**Brief**
Everything from the line with "Av. Paulista, 1294, 6º" through the last line of the data below should be copied exactly, apart from the pictures.

[Task input — start]

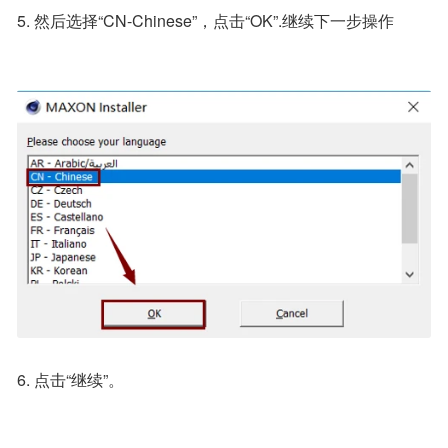
5. 然后选择“CN-Chinese”，点击“OK”.继续下一步操作
6. 点击“继续”。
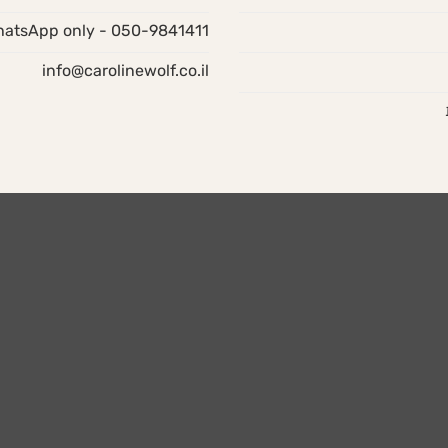
050-9841411 - WhatsApp only
info@carolinewolf.co.il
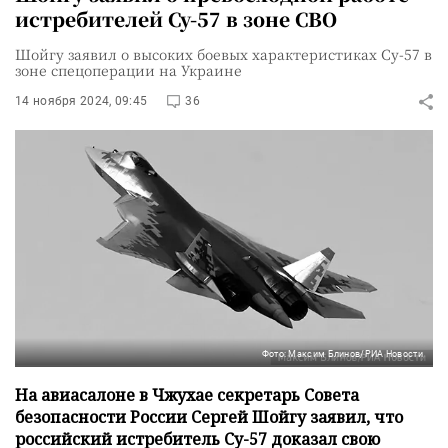
истребителей Су-57 в зоне СВО
Шойгу заявил о высоких боевых характеристиках Су-57 в
зоне спецоперации на Украине
14 ноября 2024, 09:45
36
Фото: Максим Блинов/РИА Новости
На авиасалоне в Чжухае секретарь Совета
безопасности России Сергей Шойгу заявил, что
российский истребитель Су-57 доказал свою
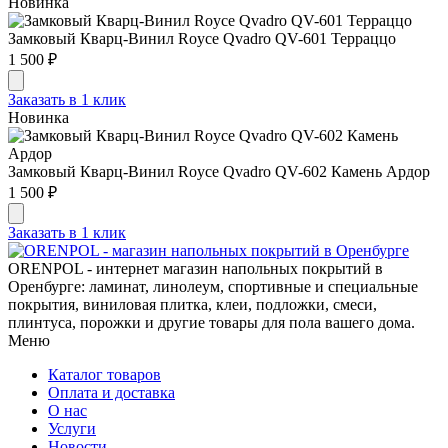
Новинка
Замковый Кварц-Винил Royce Qvadro QV-601 Терраццо
1 500 ₽
Заказать в 1 клик
Новинка
Замковый Кварц-Винил Royce Qvadro QV-602 Камень Ардор
1 500 ₽
Заказать в 1 клик
ORENPOL - интернет магазин напольных покрытий в
Оренбурге: ламинат, линолеум, спортивные и специальные
покрытия, виниловая плитка, клеи, подложки, смеси,
плинтуса, порожки и другие товары для пола вашего дома.
Меню
Каталог товаров
Оплата и доставка
О нас
Услуги
Новости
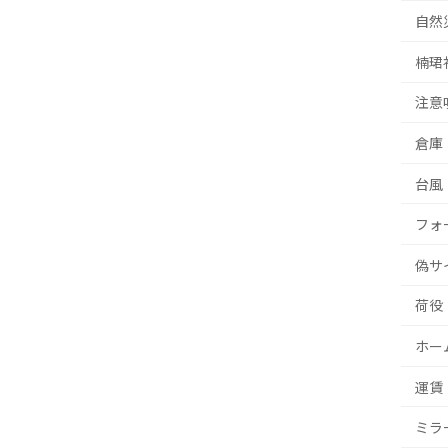
自然
楠珺
注意
倉庫
台風
フォ
偽サ
荷役
ホー
運賃
ミラ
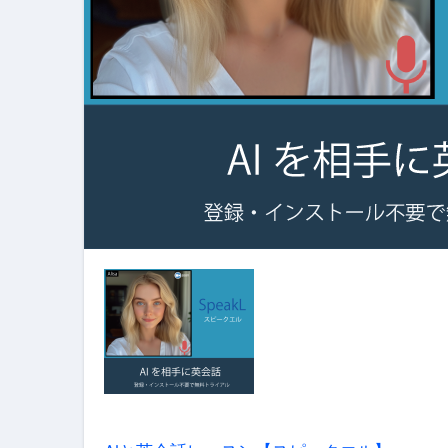
【誰でも出来る】3万円が10％増
【即金】3時間で5万円稼
【超高騰】爆上がりしたビットコイン
Q：借りた借金を返さなくていい場
【必見】もう営業電話は怖くな
フリーランス・個人事業主にお
自己破産中に絶対にしてはダメ
自己破産にまつわるよくある勘違い
体脂肪が落ちる朝食3選 #ダイ
No.102 9割が勘違い 自己破産
アーモンドを毎日食べたらどうなる
【ひろゆき】借金1億円あります 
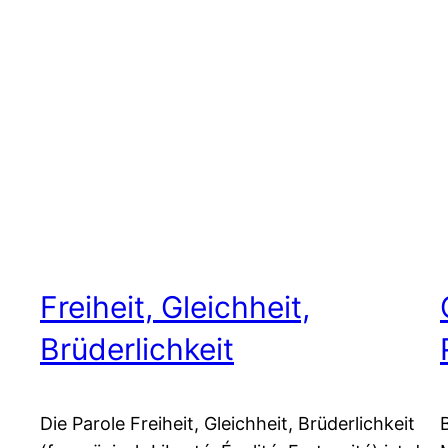
Freiheit, Gleichheit,
Brüderlichkeit
Die Parole Freiheit, Gleichheit, Brüderlichkeit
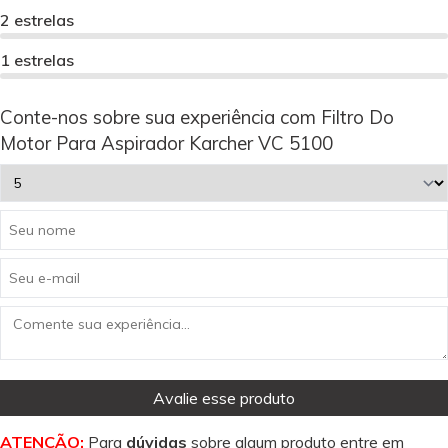
2 estrelas
1 estrelas
Conte-nos sobre sua experiência com Filtro Do
Motor Para Aspirador Karcher VC 5100
Avalie esse produto
ATENÇÃO:
Para
dúvidas
sobre algum produto entre em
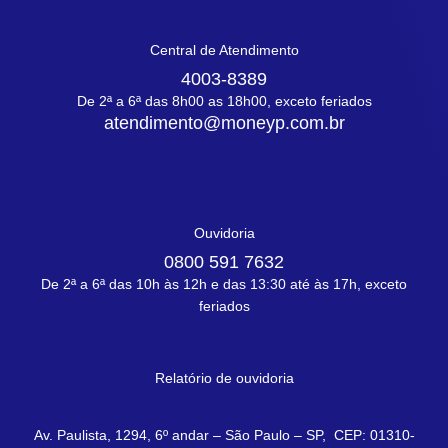
Central de Atendimento
4003-8389
De 2ª a 6ª das 8h00 as 18h00, exceto feriados
atendimento@moneyp.com.br
Ouvidoria
0800 591 7632
De 2ª a 6ª das 10h às 12h e das 13:30 até às 17h, exceto
feriados
Relatório de ouvidoria
Av. Paulista, 1294, 6º andar – São Paulo – SP, CEP: 01310-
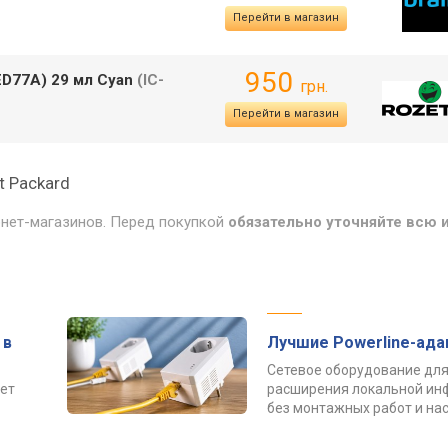
Перейти в магазин
950
ED77A) 29 мл Cyan
(IC-
грн.
Перейти в магазин
t Packard
рнет-магазинов. Перед покупкой
обязательно уточняйте всю
 в
Лучшие Powerline-ад
Сетевое оборудование для
ет
расширения локальной ин
без монтажных работ и нас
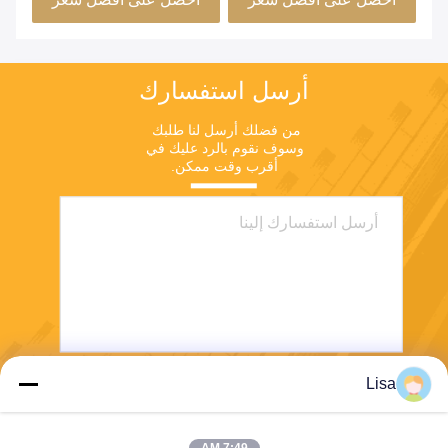
K500 الأنابيب
أرسل استفسارك
من فضلك أرسل لنا طلبك 
وسوف نقوم بالرد عليك في 
أقرب وقت ممكن.
Lisa
يرسل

[Task input — finish]

**Written solution**
Av. Paulista, 1294, 6º andar – São Paulo – SP, CEP: 01310-
Перейти в магазин
950
ED77A) 29 мл Cyan
(IC-
грн.
Перейти в магазин
t Packard
рнет-магазинов. Перед покупкой
обязательно уточняйте всю
 в
Лучшие Powerline-ад
Сетевое оборудование для
ет
расширения локальной ин
без монтажных работ и нас
K500 الأنابيب
أرسل استفسارك
من فضلك أرسل لنا طلبك 
وسوف نقوم بالرد عليك في 
أقرب وقت ممكن.
Lisa
يرسل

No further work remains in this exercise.